10. Atalarımızın Bayrakları

Kara kumsalları ve cehennemi mağaralarıyla ıssız bir ada olan Japon garnizonu Iwo Jima için girilen şiddetli muharebe başlayalı birkaç gün olmuşken, beş deniz piyadesi ve bir donanma sıhhiyecisinin Birleşik Devletler bayrağını Suribachi Dağı’na dikmesinin fotoğrafı, Pasifik Savaşı’nın akıllardan silinmeyen görüntülerinden biri olur. Fotoğraftaki adamlar için, bayrağı dikmek yorucu bir savaşın içindeki küçük bir formalite; ama evdekiler için; yıkıcı engellere karşı tek söz etmeden işbirliği yapan bu adamların görüntüsü, kahraman sözcüğünün tanımıdır. Bu görüntü, umuda aç ve bitmeyecekmiş gibi görünen bir savaşın bitkinliğini taşıyan Amerikan halkını yakalar. Annelere, oğullarının sağ salim geri döneceğine inanmaları için bir neden; dönmeyecek oğullarının yasını tutanlara ise bir amaç verir. Hayatta kalan “Bayrak Dikenler” fotoğrafın uyandırdığı duyguları vurgulamak için savaştan çekilip Birleşik Devletler’e geri gönderilirler ve orada ülkelerine, savaş meydanında değil ama ”gerçek kahramanlara” yakın olmak için bir araya gelen ve savaş harcamalarını karşılamak için gerekli çekleri yazan yığınların arasında hizmet etmeye devam ederler.

11. Ateş Böceklerinin Mezarı

2. Dünya Savaşı devam etmektedir. 14 yaşındaki Seita ve 4 yaşındaki kız kardeşi Setsuko, babaları donanmayla birlikte savaşa gittiği için anneleri ile birlikte yaşamaktadırlar. Bir Amerikan hava saldırısı sırasında anneleri ölür ve teyzeleri tarafından evlat edinilirler. Teyzelerinin evinde gördükleri muameleden rahatsız olan kardeşler, kendi başlarına yaşam savaşı vermeye başlarlar. Bu süreçte açlık, önyargı ve kendi gururları ile mücadele eden kardeşler kendi savaşlarını verecektir..

12. Schindler'in Listesi

2. Dünya Savaşı yıllarının Nazi Almanya'sında girişimci bir Alman Oskar Schindler, askeriye için metal kaplar üreten bir fabrika kurar ve bu iş için sermayeyi ve iş gücünü Yahudiler üzerinden sağlar. İlerleyen zamanda Yahudiler'in gördüğü baskıyı içine sindiremeyen Schindler, onları kurtarmak için uzunca bir liste yapar.
━━━━
- _Görev Yönergesi_
Yukarıdaki film tanıtımlarında "Ateş Böceklerinin Mezarı" bölümüne göre Seita ile Setsuko'nun annesi hangi olay sırasında ölür?

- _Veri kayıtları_
━━━━
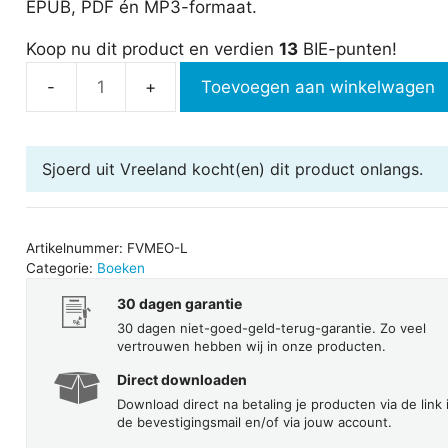
EPUB, PDF én MP3-formaat.
Koop nu dit product en verdien
13
BIE-punten!
Toevoegen aan winkelwagen
Luisterboek
Financiën
voor
Sjoerd uit Vreeland
kocht(en) dit product onlangs.
managers
en
ondernemers
in
Artikelnummer:
FVMEO-L
Categorie:
Boeken
60
minuten
30 dagen garantie
aantal
30 dagen niet-goed-geld-terug-garantie. Zo veel
vertrouwen hebben wij in onze producten.
Direct downloaden
Download direct na betaling je producten via de link 
de bevestigingsmail en/of via jouw account.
━━━━
- _Çıktı_
Anneleri bir Amerikan hava saldırısı sırasında ölür.